Ascension

Last night, I cooked spelt spaghetti listening and intermittently peering into the living room to catch scenes from Solange’s When I Get Home visual album. I love the scenes with Black cowboys, riding regally down Houston streets.

I cut that part of my evening short to virtually attend Brooklyn Public Library’s event #SAYHERNAME, A Public Reading of Audre Lorde’s Need: A Chorale For Black Woman Voices, hosted by Sheena Wilson and moderated by my storytelling sister from University of Alabama, Tuacaloosa, Dr. Jameka Hartley.

There are times where you should be speaking and there are times where you should just listen. Last night was a time to listen. It was not because Jameka and her fellow poets, Keya and Liseli read Ms. Lorde’s work beautifully.

It was because I needed to learn.

During Jameka’s introduction, she mentioned she was moved to do this after the tragic death of the young activist, Toyin Salau, earlier this year. Need was written in 1979 after the death of 12 Black women in four short months in the Boston area. Sadly, we know why this is still happening.

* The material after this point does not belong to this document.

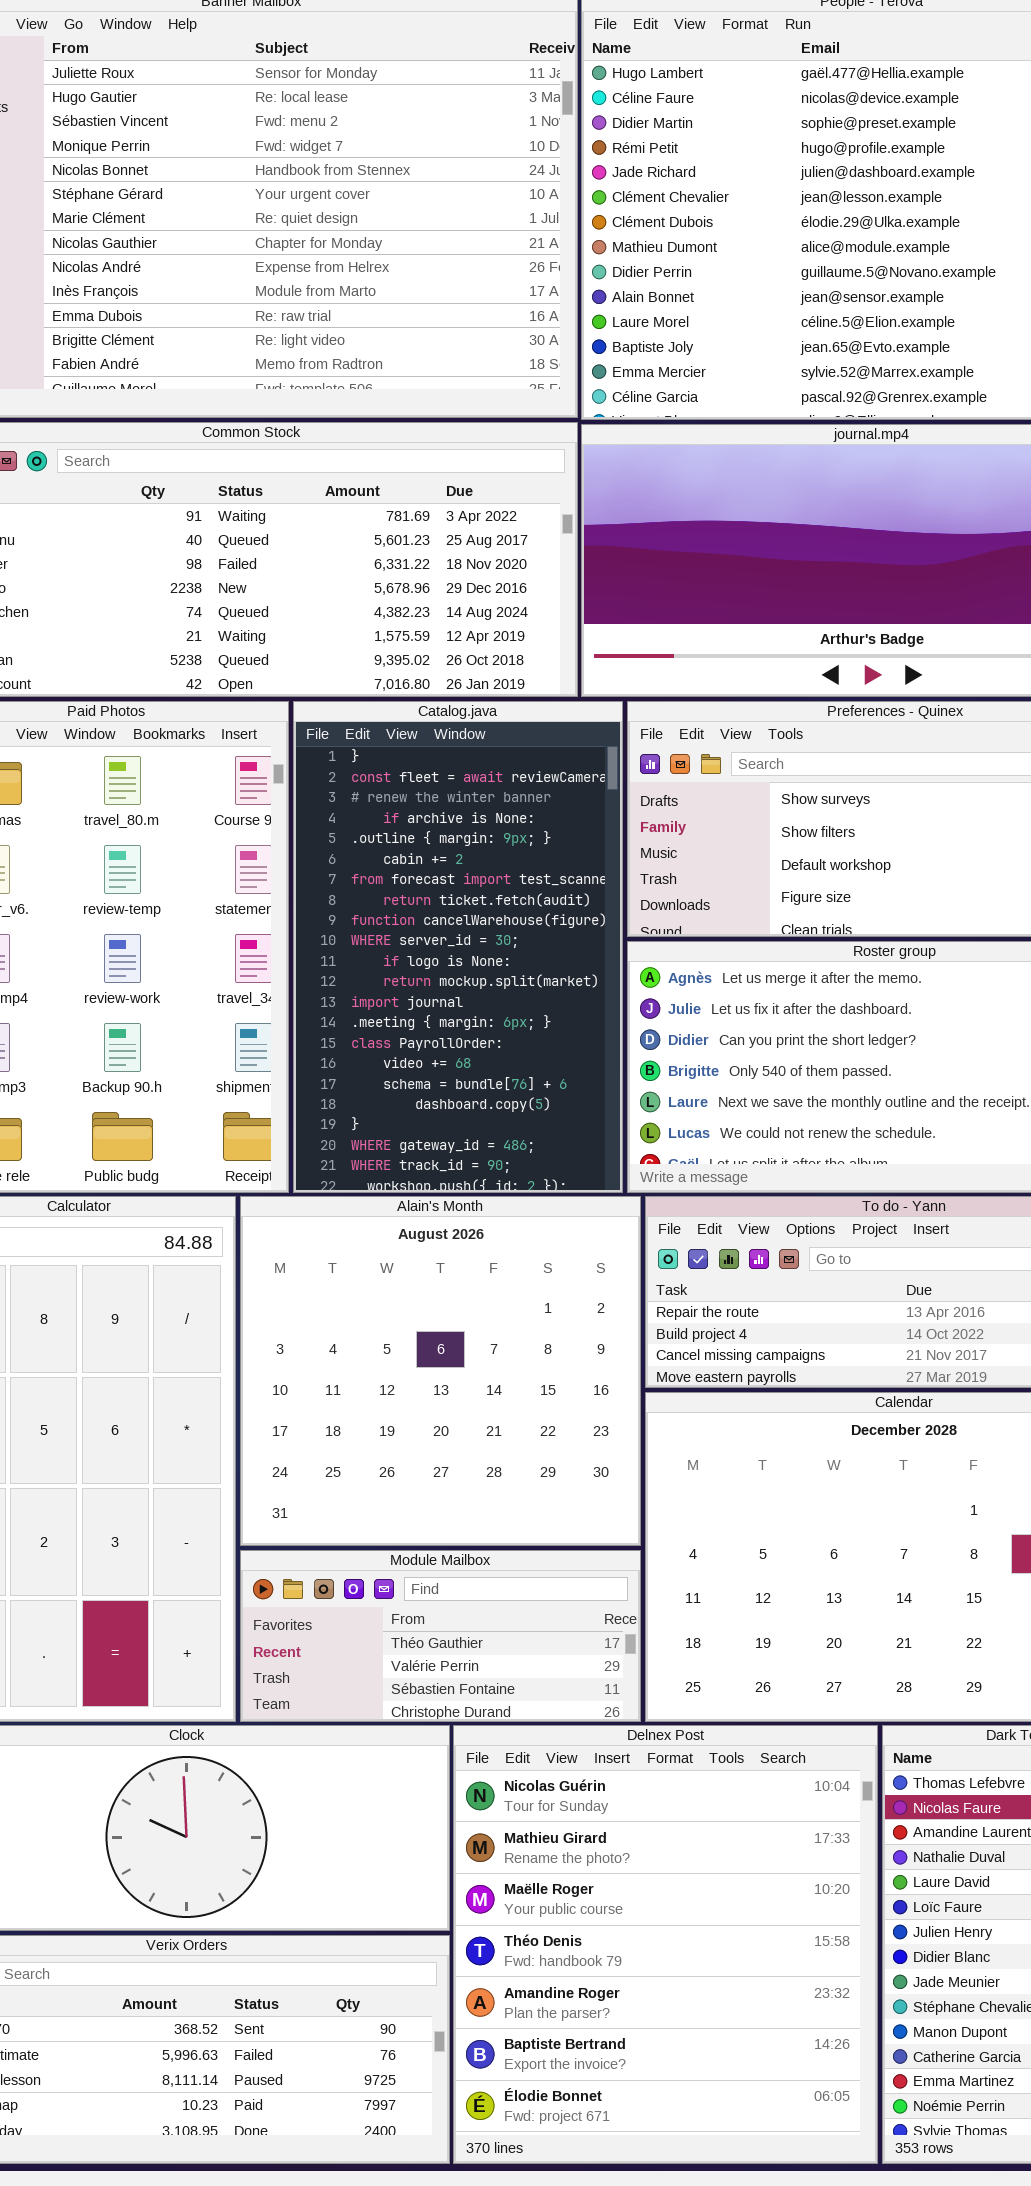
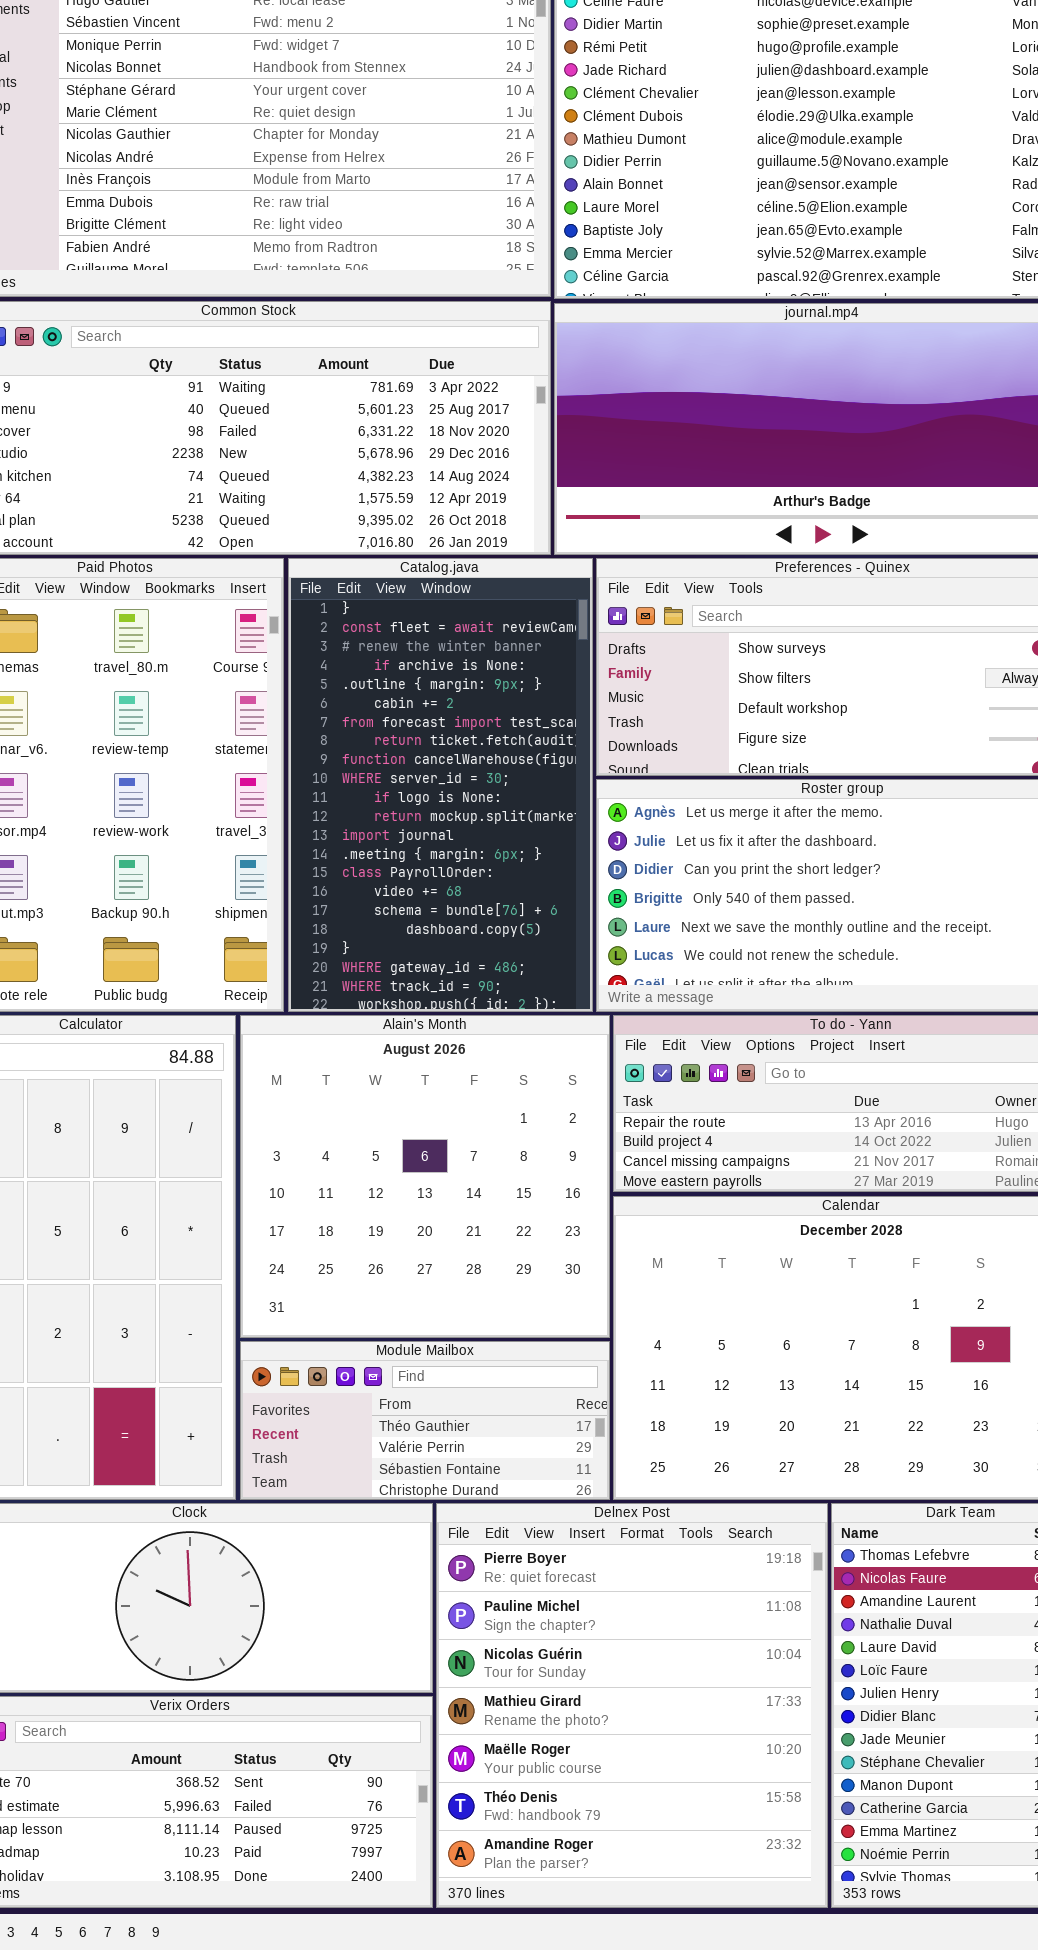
Delnex Post: [453,1725,878,2164] -> [436,1503,828,1908], scrolled up 2 rows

Black women are still invisible. Our pain is ignored. But when we speak up a little too loudly about our pain or organize coalitions, birth movements, we are a threat–to colonized mentality, to governments, to whatever “status quo” is deemed to be.

I found myself typing and then erasing in the chat “Black women are invisible and perceived to be a threat simultaneously. It is infuriating.”

I erased it because I just wanted to listen and for that night to be about these scholarly sisters honoring Audre. Another one of my storytelling sisters spoke up about the adversity she’s encountered in her quest to secure quality mental health resources. This led to a discussion that included solutions in the form of a “kitchen table”, a close knit group of people with whom you can be vulnerable, calling on an ancestor and “dating” therapists until you’ve found “the one.”

There was commentary from the one man in the room about his need to protect his own sister and other Black women. Recognition of the fight of queer women like Audre Lorde and the founders of the Black Lives Matter was discussed.

At the end of the night, powerful poetry was recited for us. It was the perfect closing. After logging off, my husband asked how I felt. He heard my rejoicing and saw my head nodding vigorously throughout it.

He knew how I felt. He knows I want to be in a real room with those people. He knows I now want to close the door behind me with a stack of books written by Black women and do my homework. I want to write and read and shift my perspective.

I want to ascend.

So last night started with a pot of boiling pasta, being awestruck at Black cowboys and transcendent music and ended with Ms. Lorde’s work setting something ablaze inside of me.

The Next 30 Days

I recently decided that I will spend from September 3rd-October 3rd eating raw foods and journaling everyday. On the 4th of October, I leave for the Digital Storytelling Workshop in Tuscaloosa, Alabama. By that time, I want to feel mentally, spiritually and physically prepared as possible for the experience ahead of me.

Today, I was listening to a man who has been water fasting for over 40 days now speak about how he feels that we take on the characteristics of the things we eat. His statement was reminiscent of the age old saying “You are what you eat.” What struck me was the calmness in his tone as he recounted how he was reacting (or not reacting) to others in typically stressful situations. He feels like water–going with the flow without rising to anger or panic.

Even though I was raw throughout the month of July, I didn’t document how I was feeling each day. I want the next 30 days to stand out in my memory and the best way for me has always been to write it down.

I also want it as a record for all I have to be grateful for…the physical and the mental results.

 

Storytelling in Tuscaloosa

The other day I was accepted to participate in The Storyteller Project: Digital Storytelling for Women of Color at the University of Alabama, Tuscaloosa created by Dr. Rachel Raimist and Dr. Robin Boylorn. I paced the room after reading the email. I could barely contain my excitement!

I applied for the project after seeing a post on the See Jane Write Facebook group so special thanks to her for sharing it with us! Even though I don’t know exactly what’s in store yet, I do know I will be surrounded by 9 other women who also have a story to tell. Stories that may look radically different than mine. It’s the thing I look most forward to. Collaborating and learning and growing and developing with complete strangers united in one mission.

One question I’ve been asking myself since my acceptance: Who will I be on the other side of this experience? I have reasons to be both exhililarated and fearful of the answer and I think that’s more than enough reason to go and find out.

Every time I have taken a chance related to my writing or speaking, I have not had an ounce of regret. It has always brought me to a new level of self-awareness whether the outcome was what I pictured or not.

So next month I will spend a few days in Alabama, uncovering more of who I am and how I want to share her with the world.